Eleven years ago when I was a new mother I took my cue about baby car-seats from the name. These were devices to make it safer for your infant to travel in a car. (I'm told that when I was a baby I travelled across the Napier-Taupo Road passively smoking Rothmans while in a carry cot that had been placed on the backseat of a V-Dub. We had it tough back then. Youngsters today don't know how lucky they are.)
Anyway, as a grownup I may have taken car-seats at face value but it seems many parents also viewed them as a handy container in which to carry their infant around. Sometimes they were even used as portable sleeping quarters. I've seen young babies (clearly with parents who have no fear of hot drink spillages or other gravity-related issues) in these so called "capsules" placed underneath tables in cafes.
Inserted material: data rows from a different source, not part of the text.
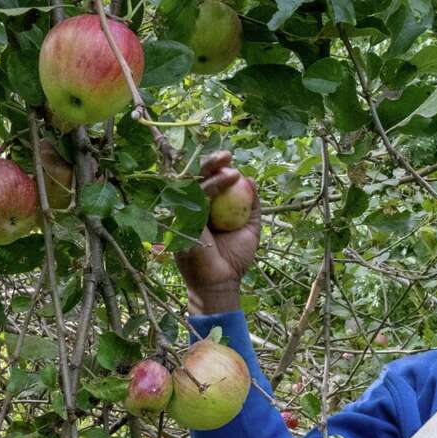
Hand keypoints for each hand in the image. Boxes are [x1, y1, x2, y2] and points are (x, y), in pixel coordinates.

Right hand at [176, 150, 261, 314]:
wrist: (222, 282)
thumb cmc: (235, 259)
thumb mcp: (250, 229)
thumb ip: (252, 207)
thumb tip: (251, 179)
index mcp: (208, 210)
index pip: (209, 182)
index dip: (218, 169)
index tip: (232, 161)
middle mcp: (195, 210)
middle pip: (198, 178)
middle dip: (211, 163)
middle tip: (226, 154)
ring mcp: (187, 215)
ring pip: (194, 185)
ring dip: (213, 173)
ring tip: (232, 171)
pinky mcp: (184, 221)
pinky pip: (195, 198)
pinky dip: (210, 187)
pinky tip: (226, 180)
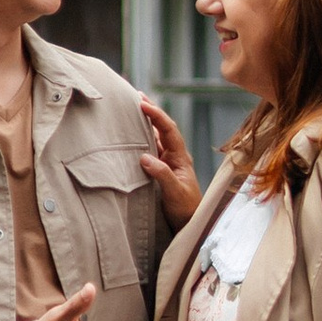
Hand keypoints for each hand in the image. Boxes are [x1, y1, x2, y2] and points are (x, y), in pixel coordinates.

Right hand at [137, 97, 203, 232]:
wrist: (189, 225)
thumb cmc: (186, 210)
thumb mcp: (175, 193)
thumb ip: (162, 175)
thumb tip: (145, 157)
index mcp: (181, 157)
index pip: (169, 130)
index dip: (156, 115)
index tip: (142, 104)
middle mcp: (174, 156)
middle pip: (163, 128)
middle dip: (151, 111)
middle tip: (136, 95)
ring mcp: (167, 163)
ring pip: (155, 137)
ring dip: (145, 123)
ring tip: (132, 108)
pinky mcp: (159, 171)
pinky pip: (150, 150)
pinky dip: (141, 139)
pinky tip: (132, 134)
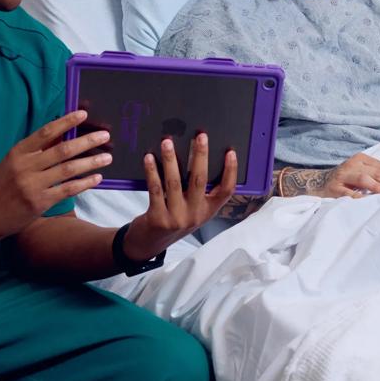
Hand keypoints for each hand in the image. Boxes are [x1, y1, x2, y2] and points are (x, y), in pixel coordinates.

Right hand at [0, 111, 112, 240]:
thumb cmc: (2, 186)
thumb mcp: (13, 163)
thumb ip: (35, 151)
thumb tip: (61, 135)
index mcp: (18, 152)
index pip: (45, 132)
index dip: (66, 122)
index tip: (83, 114)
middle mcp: (25, 166)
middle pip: (62, 150)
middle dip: (86, 141)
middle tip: (105, 136)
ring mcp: (32, 185)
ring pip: (68, 169)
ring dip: (90, 162)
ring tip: (107, 157)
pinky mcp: (39, 203)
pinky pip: (67, 190)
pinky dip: (84, 183)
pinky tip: (97, 178)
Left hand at [123, 134, 237, 259]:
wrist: (149, 244)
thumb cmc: (172, 219)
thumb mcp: (191, 209)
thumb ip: (195, 190)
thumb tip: (195, 155)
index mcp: (208, 211)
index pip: (226, 191)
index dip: (230, 171)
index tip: (230, 152)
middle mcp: (195, 215)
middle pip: (200, 180)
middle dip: (200, 155)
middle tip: (200, 136)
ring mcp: (177, 218)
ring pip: (175, 182)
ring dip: (170, 160)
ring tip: (167, 142)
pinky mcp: (158, 219)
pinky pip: (155, 190)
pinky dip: (152, 172)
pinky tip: (148, 158)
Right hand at [282, 154, 379, 198]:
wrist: (317, 184)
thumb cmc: (346, 180)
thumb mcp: (361, 173)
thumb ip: (377, 177)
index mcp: (361, 159)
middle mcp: (351, 165)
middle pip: (375, 172)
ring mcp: (342, 176)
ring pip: (363, 179)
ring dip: (377, 187)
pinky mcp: (334, 188)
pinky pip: (348, 193)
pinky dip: (359, 198)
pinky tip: (368, 203)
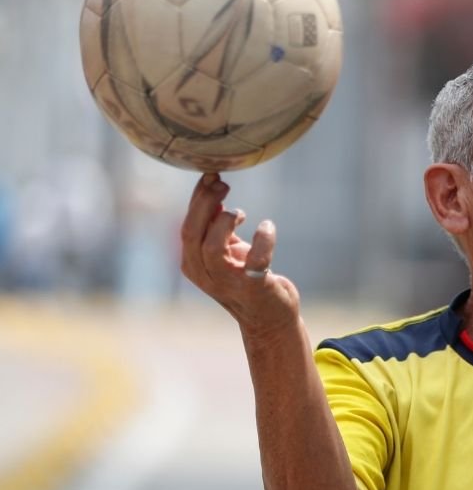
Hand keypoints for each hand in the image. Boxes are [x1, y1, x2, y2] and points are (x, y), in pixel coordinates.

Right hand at [180, 173, 300, 341]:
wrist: (268, 315)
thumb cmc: (246, 276)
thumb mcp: (225, 248)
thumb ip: (215, 223)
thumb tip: (213, 187)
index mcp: (193, 262)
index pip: (188, 225)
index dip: (198, 197)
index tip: (212, 174)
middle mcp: (203, 273)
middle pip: (192, 233)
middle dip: (206, 203)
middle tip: (223, 184)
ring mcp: (226, 283)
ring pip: (211, 247)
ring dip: (224, 222)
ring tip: (240, 213)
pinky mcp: (253, 287)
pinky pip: (256, 259)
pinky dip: (263, 239)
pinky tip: (267, 226)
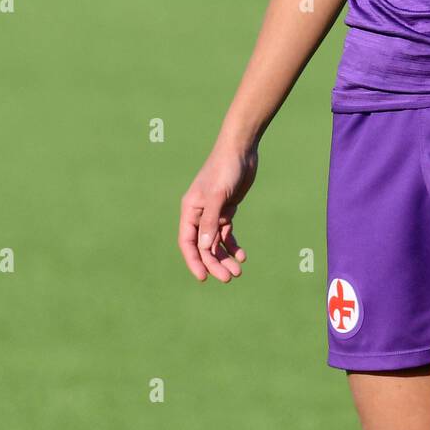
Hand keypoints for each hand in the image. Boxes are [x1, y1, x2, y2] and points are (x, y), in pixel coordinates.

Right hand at [178, 138, 257, 282]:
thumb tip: (206, 248)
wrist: (241, 150)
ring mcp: (214, 213)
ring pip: (216, 242)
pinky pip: (227, 233)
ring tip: (238, 271)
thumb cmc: (225, 169)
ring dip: (225, 257)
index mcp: (190, 210)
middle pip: (204, 246)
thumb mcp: (218, 196)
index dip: (194, 261)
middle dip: (215, 263)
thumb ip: (211, 222)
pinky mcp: (227, 210)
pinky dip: (233, 245)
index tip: (204, 278)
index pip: (188, 242)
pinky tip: (242, 255)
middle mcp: (199, 214)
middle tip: (229, 278)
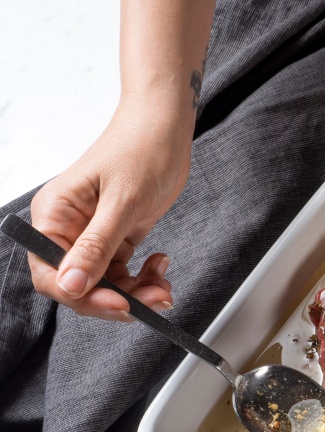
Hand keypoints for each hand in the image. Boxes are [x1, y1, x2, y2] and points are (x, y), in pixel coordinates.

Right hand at [28, 99, 190, 319]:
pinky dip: (142, 279)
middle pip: (78, 285)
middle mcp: (68, 228)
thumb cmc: (141, 149)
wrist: (166, 128)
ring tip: (163, 287)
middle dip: (115, 298)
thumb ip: (96, 246)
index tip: (118, 304)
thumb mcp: (122, 202)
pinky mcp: (116, 237)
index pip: (51, 273)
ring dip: (135, 293)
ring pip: (104, 284)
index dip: (82, 295)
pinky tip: (160, 267)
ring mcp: (92, 234)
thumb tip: (71, 284)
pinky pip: (122, 273)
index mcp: (54, 215)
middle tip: (151, 301)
I've seen mothers out shopping holding these newborn car-seats with the handle hooked through their arm as if it was a fashion accessory.
It struck me as counterintuitive to keep a baby for extended periods hunched up in a device designed specifically for use in a vehicle while travelling. Somehow it seemed to diminish the child's worth as well. Was this baby a person or was this baby simply some object that needed to be carted around as surreptitiously as possible? Its subtext may have been a little dehumanising but it was a common sight in the suburbs. Maybe these are the same people who think carrying a pet around in a designer dog carrier is a fun idea.
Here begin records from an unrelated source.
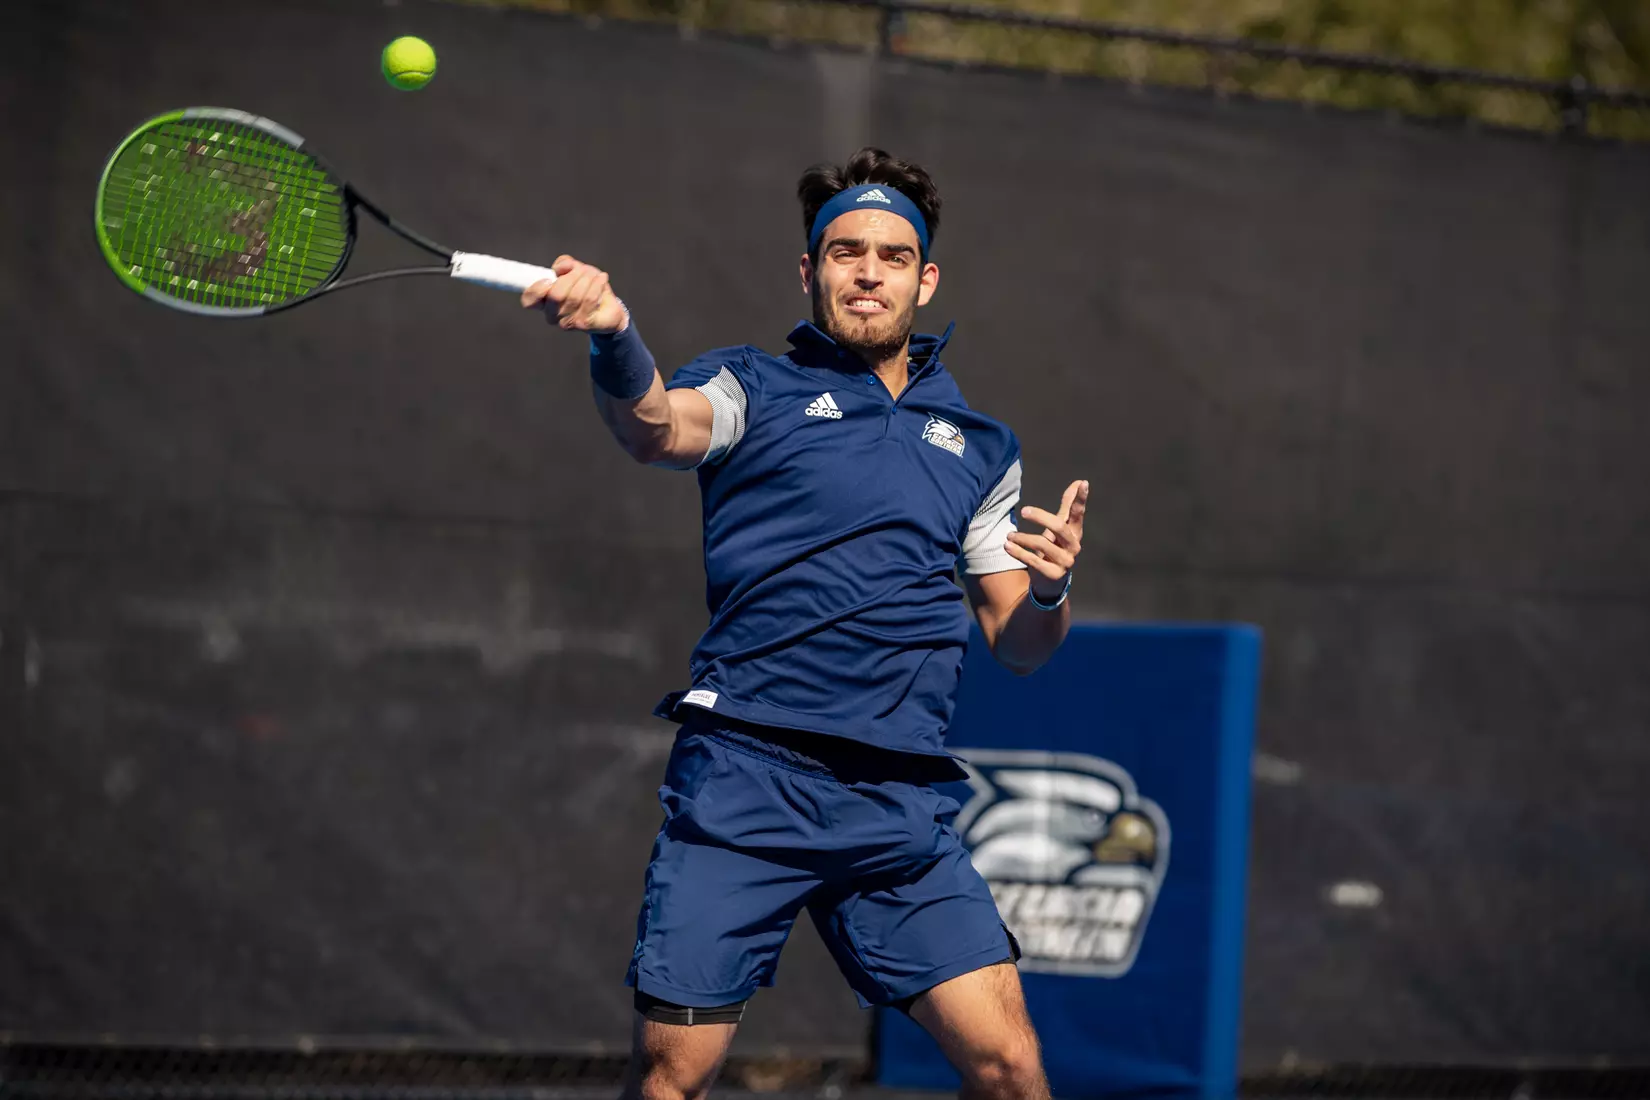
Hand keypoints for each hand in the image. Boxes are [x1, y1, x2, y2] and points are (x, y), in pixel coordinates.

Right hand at [521, 255, 627, 332]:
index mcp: (543, 302)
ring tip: (594, 274)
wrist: (608, 307)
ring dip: (587, 278)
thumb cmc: (585, 287)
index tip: (550, 278)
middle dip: (572, 276)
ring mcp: (567, 322)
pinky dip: (597, 285)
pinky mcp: (584, 324)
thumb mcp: (573, 270)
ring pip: (575, 296)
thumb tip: (561, 267)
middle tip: (583, 270)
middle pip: (556, 295)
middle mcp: (552, 315)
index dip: (537, 288)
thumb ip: (564, 264)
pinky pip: (589, 300)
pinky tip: (602, 279)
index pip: (529, 301)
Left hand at [1006, 479, 1087, 600]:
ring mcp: (1065, 561)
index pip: (1078, 513)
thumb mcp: (1060, 527)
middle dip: (1040, 516)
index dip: (1081, 499)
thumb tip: (1079, 481)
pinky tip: (1007, 546)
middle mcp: (1074, 546)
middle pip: (1059, 526)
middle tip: (1023, 510)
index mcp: (1075, 532)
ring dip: (1022, 538)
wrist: (1050, 581)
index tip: (1083, 483)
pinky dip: (1018, 552)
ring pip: (1042, 544)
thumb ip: (1067, 506)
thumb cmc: (1055, 547)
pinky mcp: (1053, 574)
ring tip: (1008, 535)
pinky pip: (1033, 561)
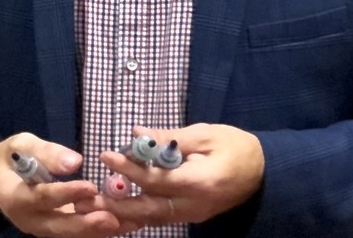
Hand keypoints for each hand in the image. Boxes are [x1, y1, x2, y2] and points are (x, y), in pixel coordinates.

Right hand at [0, 133, 139, 237]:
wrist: (0, 177)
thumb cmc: (12, 156)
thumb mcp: (23, 145)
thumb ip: (46, 153)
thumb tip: (75, 162)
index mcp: (14, 197)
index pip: (42, 198)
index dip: (66, 193)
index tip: (90, 187)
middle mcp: (27, 220)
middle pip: (59, 225)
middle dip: (87, 223)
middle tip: (113, 218)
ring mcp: (41, 229)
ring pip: (71, 233)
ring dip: (100, 230)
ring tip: (129, 224)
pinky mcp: (54, 231)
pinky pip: (77, 233)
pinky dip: (100, 230)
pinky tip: (124, 225)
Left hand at [98, 124, 264, 227]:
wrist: (265, 171)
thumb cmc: (235, 146)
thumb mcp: (204, 134)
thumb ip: (169, 137)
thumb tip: (135, 134)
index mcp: (200, 182)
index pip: (156, 179)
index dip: (128, 168)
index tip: (105, 155)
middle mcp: (194, 205)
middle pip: (149, 209)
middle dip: (117, 203)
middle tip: (87, 196)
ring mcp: (193, 215)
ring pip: (153, 218)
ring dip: (123, 213)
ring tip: (94, 205)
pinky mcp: (192, 216)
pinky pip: (161, 218)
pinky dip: (138, 215)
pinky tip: (118, 210)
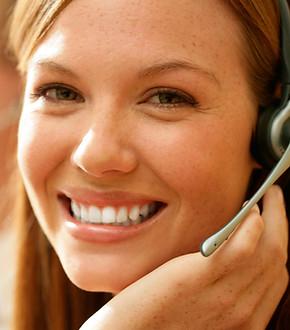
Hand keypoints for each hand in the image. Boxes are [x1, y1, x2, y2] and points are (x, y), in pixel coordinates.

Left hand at [80, 185, 288, 329]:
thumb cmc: (161, 323)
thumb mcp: (203, 310)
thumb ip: (222, 290)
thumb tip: (231, 256)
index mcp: (244, 320)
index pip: (277, 275)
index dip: (279, 241)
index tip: (274, 220)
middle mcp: (241, 313)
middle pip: (277, 259)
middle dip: (282, 222)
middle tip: (276, 198)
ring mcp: (221, 298)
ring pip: (267, 251)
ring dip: (273, 216)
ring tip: (268, 195)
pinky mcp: (193, 279)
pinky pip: (238, 249)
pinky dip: (249, 226)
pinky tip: (247, 210)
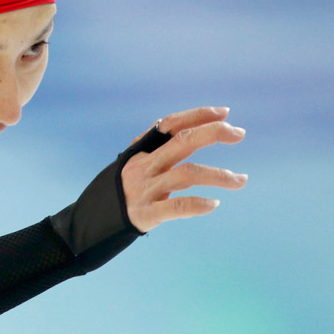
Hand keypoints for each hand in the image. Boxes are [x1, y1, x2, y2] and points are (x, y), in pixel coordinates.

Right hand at [121, 106, 246, 232]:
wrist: (91, 221)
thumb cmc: (121, 190)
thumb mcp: (133, 163)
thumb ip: (155, 147)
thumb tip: (182, 125)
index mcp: (141, 152)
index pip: (170, 125)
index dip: (197, 115)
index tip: (225, 113)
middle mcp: (144, 166)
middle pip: (182, 142)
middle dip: (213, 133)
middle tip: (239, 133)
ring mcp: (145, 189)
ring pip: (187, 175)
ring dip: (219, 175)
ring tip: (242, 180)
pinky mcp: (146, 214)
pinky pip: (176, 207)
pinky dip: (197, 204)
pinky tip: (214, 204)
But now there's hard evidence that supports the position of those whose gut instinct told them all along that baby car-seats were being misused. Never let babies sleep in seats out of car - research reports on "a new study showing a link to decreased oxygen levels" which in turn "is associated with behavioural problems and adverse effects on development and school performance". The study highlighted "the importance of not using car seats as a place of sleep for infants" and the researchers noted that "car safety seats are essential for infants' safe transport in cars but they express concern at the reported high rates of infants spending more than 30 minutes a day in a car seat".
The warnings about this practice have been growing over recent years. In 2011 Baby Centre said: "Don't use the seat as a place for your baby to sleep at other times. Being in a semi-upright position for long periods may place a strain on your baby's developing spine." The Mayo Clinic agreed: "A car seat is designed to protect your child during travel. It's not for use as a replacement crib in your home."
The author of Letting Your Baby Sleep in a Car Seat Is More Dangerous Than You Think, who clearly didn't plan outings that coincided with her baby's "awake time", reckons that "pretty much every single one of us is guilty of leaving our babies to sleep in their car seats as opposed to waking them up when we take them out of our vehicles".